Comcast to FCC: Our Traffic Shaping Was Lawful

Now that FCC chair Kevin Martin has gone on record as saying he wants to rule that Comcast violated net neutrality principles, it's virtually certain that the FCC will issue a ruling against the cable company.

But that doesn't mean there's no suspense left. Digital rights advocates are worried that the ruling might be too narrow to serve as a ringing endorsement of net neutrality. And Comcast is still clearly hoping that whatever order comes down has little impact on the company's practices.

Comcast just this week sent the FCC a new 22-page letter, again arguing that it did nothing wrong in delaying some peer-to-peer traffic. "The overwhelming majority of the billions of P2P sessions that are effectuated daily over Comcast's network are not delayed. And, when a P2P upload is delayed, in the vast majority of cases, that delay lasts less than a minute. By no reasonable definition of the word can this reasonably be considered to be 'blocking,' " Comcast wrote.

Comcast's most recent missive was prompted by a filing last week by net neutrality advocate Free Press, which hopes to persuade the FCC to issue as sweeping a ruling as possible. "Free Press claims that Comcast's approach for managing such congestion is unreasonable simply because it allegedly deviates from Internet standards," Comcast wrote. "This erroneously suggests that there exists a comprehensive list of standards governing how the Internet operates. That is not the case."

Comcast also argues that its approach is content-neutral, if not protocol-neutral. "Comcast's approach is to manage only those protocols that negatively affect the network and its users; this is entirely content- and identity-neutral, and certainly not discriminatory," the company argues.
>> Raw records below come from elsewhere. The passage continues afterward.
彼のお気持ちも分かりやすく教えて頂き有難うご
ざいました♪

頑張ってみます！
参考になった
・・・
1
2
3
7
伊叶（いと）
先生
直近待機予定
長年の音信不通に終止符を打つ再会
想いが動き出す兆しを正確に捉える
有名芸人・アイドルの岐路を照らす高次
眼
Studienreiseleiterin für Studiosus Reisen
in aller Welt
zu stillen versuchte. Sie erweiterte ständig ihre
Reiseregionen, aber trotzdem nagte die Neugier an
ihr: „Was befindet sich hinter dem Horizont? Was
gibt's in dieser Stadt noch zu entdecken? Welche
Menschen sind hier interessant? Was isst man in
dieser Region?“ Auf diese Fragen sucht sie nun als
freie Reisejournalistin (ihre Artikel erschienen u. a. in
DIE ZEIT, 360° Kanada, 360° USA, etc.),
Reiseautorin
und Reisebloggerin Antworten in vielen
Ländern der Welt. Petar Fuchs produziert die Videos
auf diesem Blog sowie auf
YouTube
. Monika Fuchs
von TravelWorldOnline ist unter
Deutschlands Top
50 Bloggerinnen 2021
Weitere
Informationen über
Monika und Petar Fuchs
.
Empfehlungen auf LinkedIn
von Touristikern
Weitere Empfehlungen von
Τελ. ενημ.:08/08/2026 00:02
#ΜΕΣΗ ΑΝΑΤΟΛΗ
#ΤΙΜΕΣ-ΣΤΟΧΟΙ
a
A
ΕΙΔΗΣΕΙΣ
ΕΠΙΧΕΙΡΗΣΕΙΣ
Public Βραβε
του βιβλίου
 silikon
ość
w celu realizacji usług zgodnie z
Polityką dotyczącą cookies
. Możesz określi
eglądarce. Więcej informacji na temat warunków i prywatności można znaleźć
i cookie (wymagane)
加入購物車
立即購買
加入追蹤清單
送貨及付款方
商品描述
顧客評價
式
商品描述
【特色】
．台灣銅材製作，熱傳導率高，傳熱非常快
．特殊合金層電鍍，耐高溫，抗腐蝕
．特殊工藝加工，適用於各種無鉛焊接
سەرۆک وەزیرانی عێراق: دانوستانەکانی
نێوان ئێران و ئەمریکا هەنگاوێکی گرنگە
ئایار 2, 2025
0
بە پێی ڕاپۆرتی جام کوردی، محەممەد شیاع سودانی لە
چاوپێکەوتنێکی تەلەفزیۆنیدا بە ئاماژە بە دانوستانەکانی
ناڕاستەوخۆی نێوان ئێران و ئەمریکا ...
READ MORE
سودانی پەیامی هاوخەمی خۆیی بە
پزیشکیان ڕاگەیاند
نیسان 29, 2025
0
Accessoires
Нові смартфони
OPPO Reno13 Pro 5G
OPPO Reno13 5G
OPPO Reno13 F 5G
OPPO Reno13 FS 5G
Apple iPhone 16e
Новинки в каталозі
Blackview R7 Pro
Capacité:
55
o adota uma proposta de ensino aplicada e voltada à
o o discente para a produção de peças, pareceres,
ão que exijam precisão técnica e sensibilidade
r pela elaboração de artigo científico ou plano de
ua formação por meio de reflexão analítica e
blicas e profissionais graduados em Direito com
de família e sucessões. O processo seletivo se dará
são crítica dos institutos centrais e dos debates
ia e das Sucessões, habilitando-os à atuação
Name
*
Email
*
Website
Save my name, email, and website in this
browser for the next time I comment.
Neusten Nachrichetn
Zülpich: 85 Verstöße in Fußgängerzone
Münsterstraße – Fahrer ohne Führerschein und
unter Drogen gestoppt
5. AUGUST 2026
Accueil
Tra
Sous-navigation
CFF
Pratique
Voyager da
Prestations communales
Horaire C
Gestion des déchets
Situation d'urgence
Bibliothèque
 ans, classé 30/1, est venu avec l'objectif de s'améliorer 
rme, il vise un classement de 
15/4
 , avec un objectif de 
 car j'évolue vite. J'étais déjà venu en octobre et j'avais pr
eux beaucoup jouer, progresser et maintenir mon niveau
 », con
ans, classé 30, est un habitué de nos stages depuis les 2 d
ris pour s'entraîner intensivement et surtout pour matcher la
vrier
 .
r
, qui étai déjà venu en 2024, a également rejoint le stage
But the reality isn't that simple. There might not be a "comprehensive list of standards," but the FCC has been on record since 2005 as saying that consumers should have access to applications of their choice. Of course, there are still real questions about whether that statement is enforceable. The FCC clearly thinks it has the power to enforce its policies, but courts might disagree -- and this matter seems certain to end up in court, unless Comcast and the FCC can agree to settle the matter.

The FCC is expected to make a decision next month.